Kaidah fiqih: Almuhafadhotu ‘alal qodimissholih wal akhdzu biljadidil ashlah (menjaga tradisi lama yang baik dan menerima tradisi baru yang lebih baik) menjadi landasan berpikir Kiai Noer dalam konsep terapan ilmu. Kendati hidup di zaman kekinian, Kiai Noer tetap berpegang teguh dengan ilmu yang telah diperoleh dari guru-gurunya. Atas dasar inilah, keberkahan dan kemajuan Ponpes Asshiddiqiyah tak terbendung. Hingga kini, sudah 12 cabang Ponpes itu tersebar di berbagai daerah di Indonesia.
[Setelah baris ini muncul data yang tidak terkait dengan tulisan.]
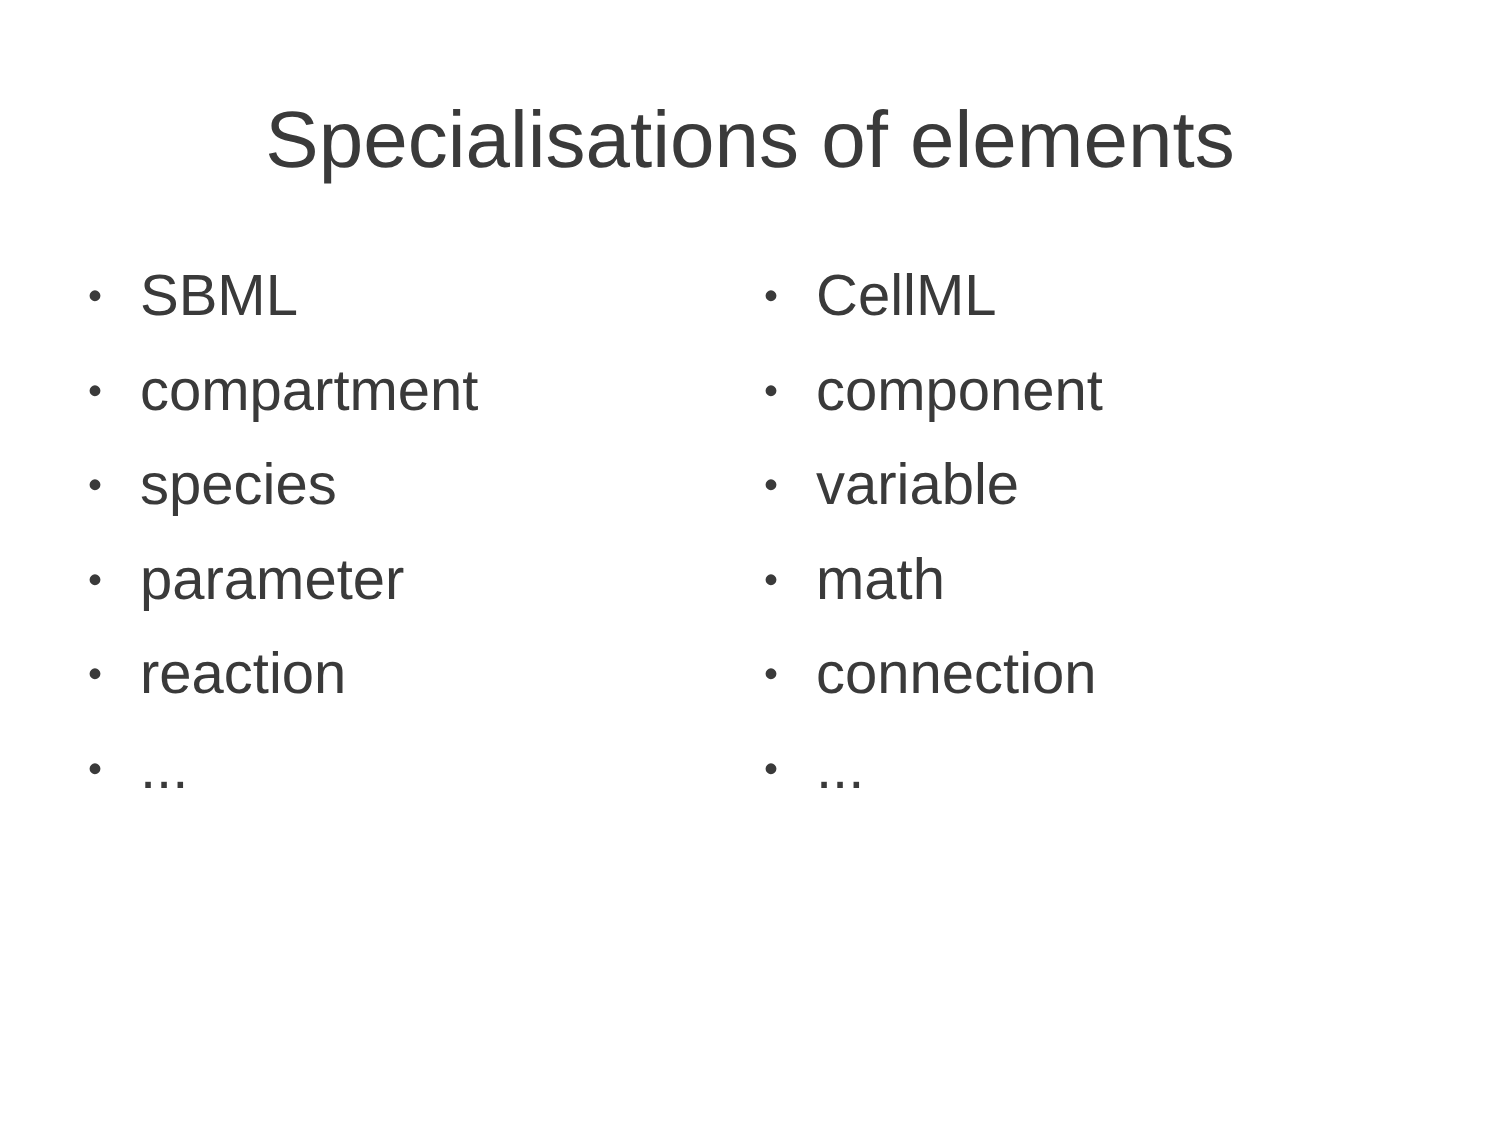Specialisations of elements
• SBML
• compartment
• species
• parameter
• reaction
•...
• CellML
• component
• variable
• math
• connection
•...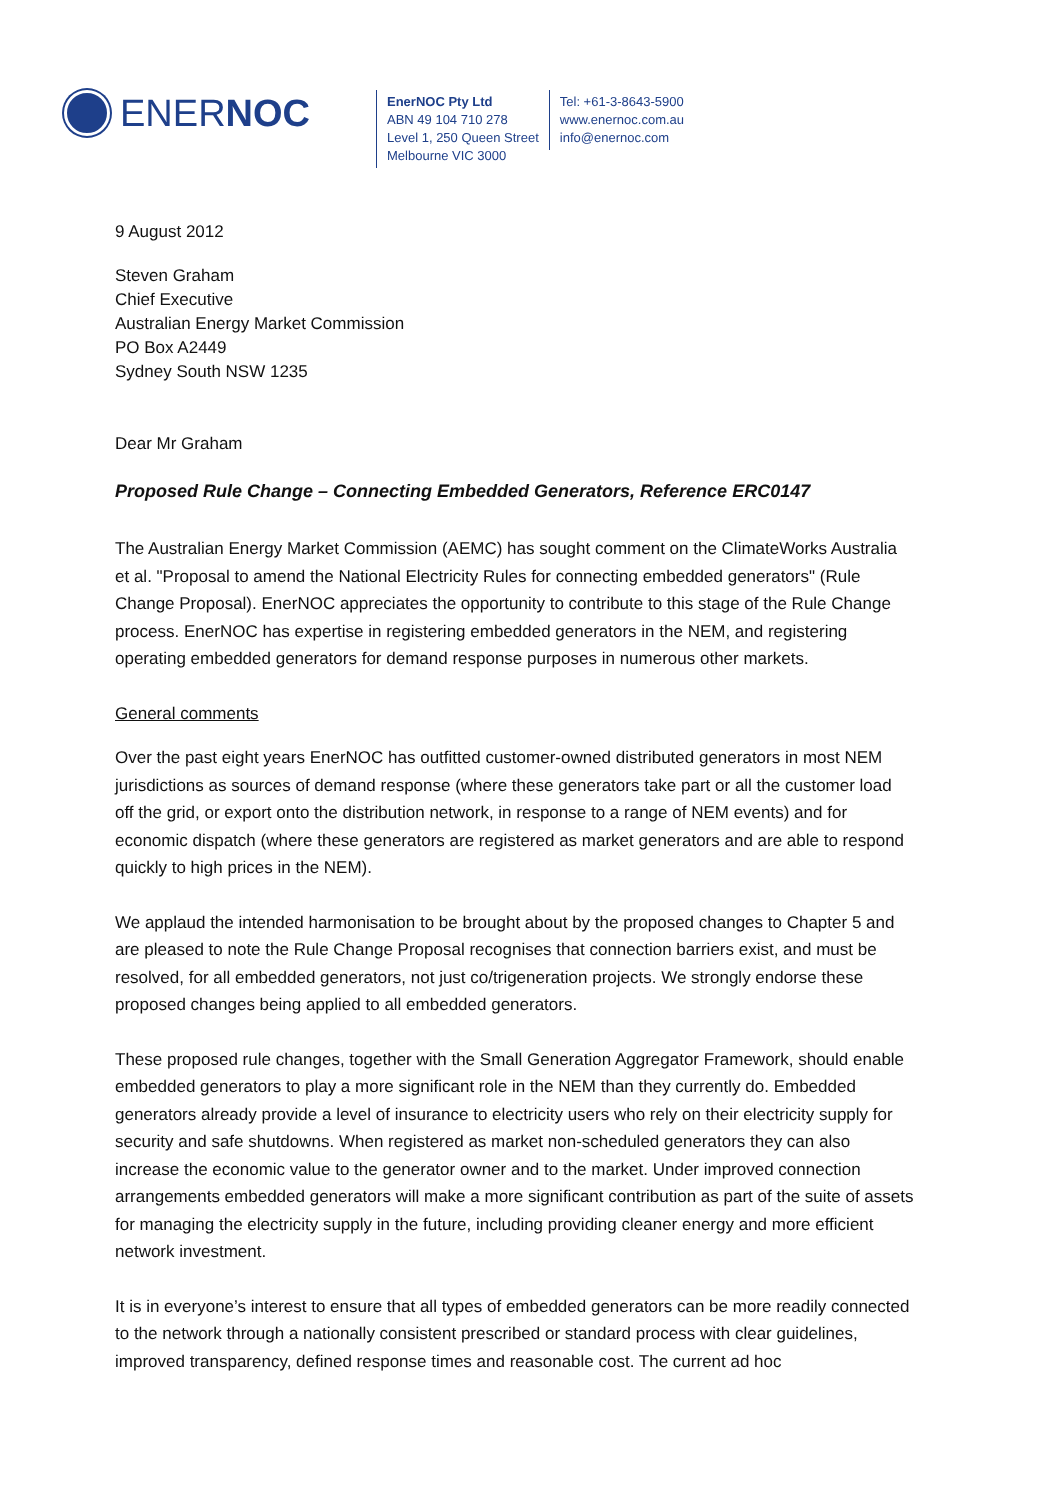ENERNOC
EnerNOC Pty Ltd
ABN 49 104 710 278
Level 1, 250 Queen Street
Melbourne VIC 3000
Tel: +61-3-8643-5900
www.enernoc.com.au
info@enernoc.com
9 August 2012
Steven Graham
Chief Executive
Australian Energy Market Commission
PO Box A2449
Sydney South NSW 1235
Dear Mr Graham
Proposed Rule Change – Connecting Embedded Generators, Reference ERC0147
The Australian Energy Market Commission (AEMC) has sought comment on the ClimateWorks Australia et al. "Proposal to amend the National Electricity Rules for connecting embedded generators" (Rule Change Proposal). EnerNOC appreciates the opportunity to contribute to this stage of the Rule Change process. EnerNOC has expertise in registering embedded generators in the NEM, and registering operating embedded generators for demand response purposes in numerous other markets.
General comments
Over the past eight years EnerNOC has outfitted customer-owned distributed generators in most NEM jurisdictions as sources of demand response (where these generators take part or all the customer load off the grid, or export onto the distribution network, in response to a range of NEM events) and for economic dispatch (where these generators are registered as market generators and are able to respond quickly to high prices in the NEM).
We applaud the intended harmonisation to be brought about by the proposed changes to Chapter 5 and are pleased to note the Rule Change Proposal recognises that connection barriers exist, and must be resolved, for all embedded generators, not just co/trigeneration projects. We strongly endorse these proposed changes being applied to all embedded generators.
These proposed rule changes, together with the Small Generation Aggregator Framework, should enable embedded generators to play a more significant role in the NEM than they currently do. Embedded generators already provide a level of insurance to electricity users who rely on their electricity supply for security and safe shutdowns. When registered as market non-scheduled generators they can also increase the economic value to the generator owner and to the market. Under improved connection arrangements embedded generators will make a more significant contribution as part of the suite of assets for managing the electricity supply in the future, including providing cleaner energy and more efficient network investment.
It is in everyone’s interest to ensure that all types of embedded generators can be more readily connected to the network through a nationally consistent prescribed or standard process with clear guidelines, improved transparency, defined response times and reasonable cost. The current ad hoc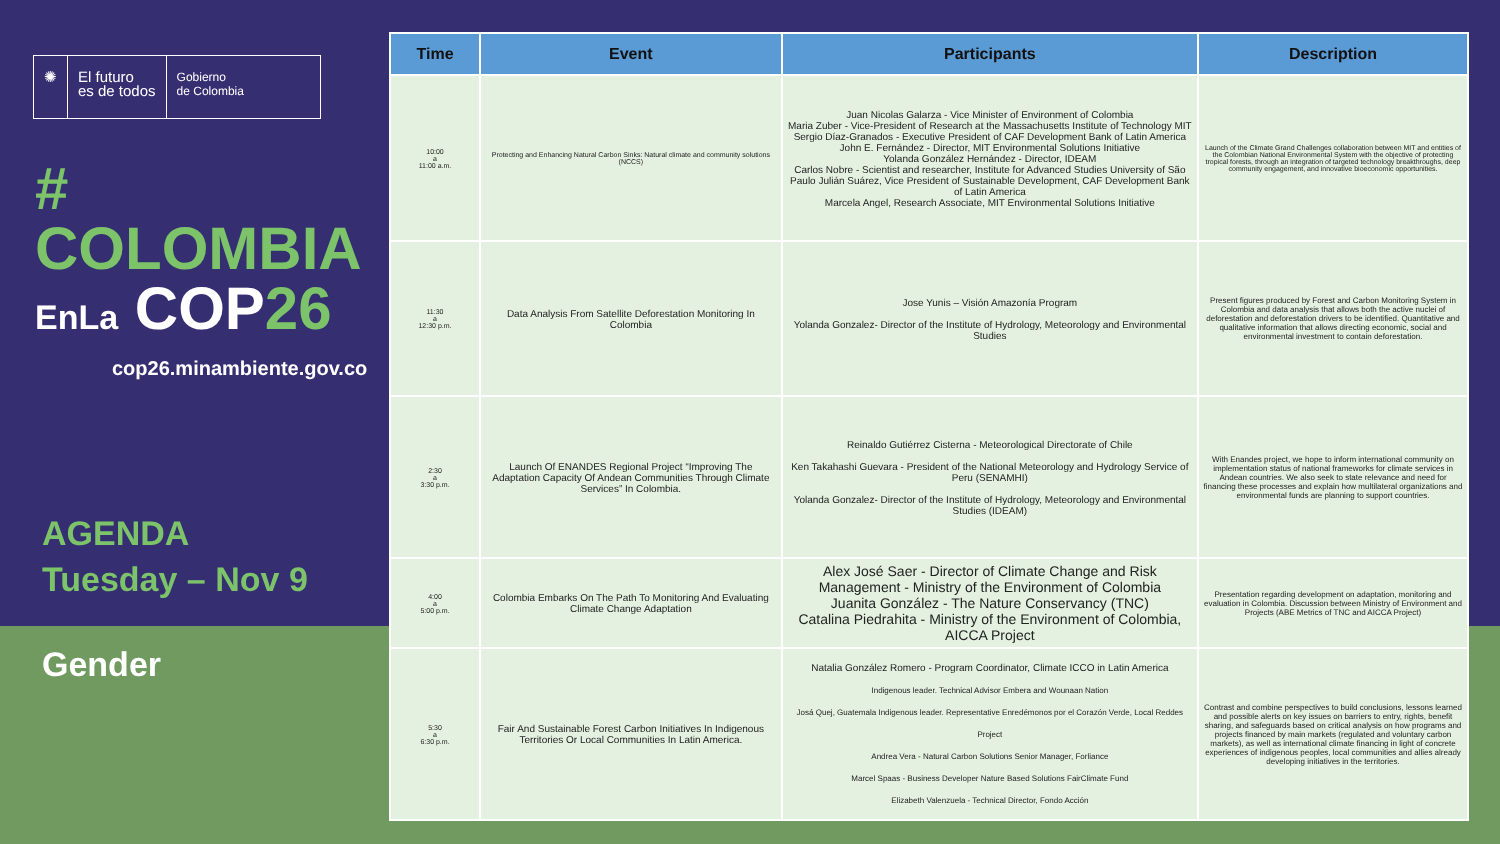✺ El futuro
es de todos
Gobierno
de Colombia
# COLOMBIA
EnLa COP26
cop26.minambiente.gov.co
AGENDA
Tuesday – Nov 9
Gender
| Time | Event | Participants | Description |
| --- | --- | --- | --- |
| 10:00 a 11:00 a.m. | Protecting and Enhancing Natural Carbon Sinks: Natural climate and community solutions (NCCS) | Juan Nicolas Galarza - Vice Minister of Environment of Colombia Maria Zuber - Vice-President of Research at the Massachusetts Institute of Technology MIT Sergio Díaz-Granados - Executive President of CAF Development Bank of Latin America John E. Fernández - Director, MIT Environmental Solutions Initiative Yolanda González Hernández - Director, IDEAM Carlos Nobre - Scientist and researcher, Institute for Advanced Studies University of São Paulo Julián Suárez, Vice President of Sustainable Development, CAF Development Bank of Latin America Marcela Angel, Research Associate, MIT Environmental Solutions Initiative | Launch of the Climate Grand Challenges collaboration between MIT and entities of the Colombian National Environmental System with the objective of protecting tropical forests, through an integration of targeted technology breakthroughs, deep community engagement, and innovative bioeconomic opportunities. |
| 11:30 a 12:30 p.m. | Data Analysis From Satellite Deforestation Monitoring In Colombia | Jose Yunis – Visión Amazonía Program Yolanda Gonzalez- Director of the Institute of Hydrology, Meteorology and Environmental Studies | Present figures produced by Forest and Carbon Monitoring System in Colombia and data analysis that allows both the active nuclei of deforestation and deforestation drivers to be identified. Quantitative and qualitative information that allows directing economic, social and environmental investment to contain deforestation. |
| 2:30 a 3:30 p.m. | Launch Of ENANDES Regional Project “Improving The Adaptation Capacity Of Andean Communities Through Climate Services” In Colombia. | Reinaldo Gutiérrez Cisterna - Meteorological Directorate of Chile Ken Takahashi Guevara - President of the National Meteorology and Hydrology Service of Peru (SENAMHI) Yolanda Gonzalez- Director of the Institute of Hydrology, Meteorology and Environmental Studies (IDEAM) | With Enandes project, we hope to inform international community on implementation status of national frameworks for climate services in Andean countries. We also seek to state relevance and need for financing these processes and explain how multilateral organizations and environmental funds are planning to support countries. |
| 4:00 a 5:00 p.m. | Colombia Embarks On The Path To Monitoring And Evaluating Climate Change Adaptation | Alex José Saer - Director of Climate Change and Risk Management - Ministry of the Environment of Colombia Juanita González - The Nature Conservancy (TNC) Catalina Piedrahita - Ministry of the Environment of Colombia, AICCA Project | Presentation regarding development on adaptation, monitoring and evaluation in Colombia. Discussion between Ministry of Environment and Projects (ABE Metrics of TNC and AICCA Project) |
| 5:30 a 6:30 p.m. | Fair And Sustainable Forest Carbon Initiatives In Indigenous Territories Or Local Communities In Latin America. | Natalia González Romero - Program Coordinator, Climate ICCO in Latin America Indigenous leader. Technical Advisor Embera and Wounaan Nation Josá Quej, Guatemala Indigenous leader. Representative Enredémonos por el Corazón Verde, Local Reddes Project Andrea Vera - Natural Carbon Solutions Senior Manager, Forliance Marcel Spaas - Business Developer Nature Based Solutions FairClimate Fund Elizabeth Valenzuela - Technical Director, Fondo Acción | Contrast and combine perspectives to build conclusions, lessons learned and possible alerts on key issues on barriers to entry, rights, benefit sharing, and safeguards based on critical analysis on how programs and projects financed by main markets (regulated and voluntary carbon markets), as well as international climate financing in light of concrete experiences of indigenous peoples, local communities and allies already developing initiatives in the territories. |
Sebagai seorang guru, Kiai Noer memiliki harapan besar terhadap santri-santrinya, sebagaimana umumnya para kiai lainnya. Yang paling sederhana, Kiai Noer berharap agar para santri, ketika pulang ke kampung halamannya bisa mengajar ngaji, memimpin sholat, baca tahlil, baca doa, khotbah dan lain-lain. Ada juga yang terlihat sangat visioner, berharap kelak santrinya menjadi pengusaha, pejabat, konglomerat, diplomat, advokat dan seterusnya.
Dalam nasihatnya, Kiai Noer pernah berpesan agar santrinya menjadi manusia-manusia yang bermanfaat. Sekilas terlihat ringan, tapi terkandung makna cukup berat, karena harus istiqomah sekaligus menjadi suri teladan bagi masyarakat.
Kiai Noer tidak berbicara soal capaian sukses yang diukur dengan kebendaan atau keduniaan, meskipun nilai keduniaan juga tak kalah pentingnya. “Khoirunnas ‘anfauhum linnas (sebaik-baik manusia adalah yang paling bermanfaat untuk manusia lain),” begitu pesan yang bisa dipatrikan kepada para santrinya.
Menjadi insan yang bermanfaat bisa di mana saja, kapan saja, bisa sebagai apa saja, dan dengan apa saja. Dan, ini butuh latihan yang luar biasa, terutama menghilangkan rasa ‘paling’ pada dirinya.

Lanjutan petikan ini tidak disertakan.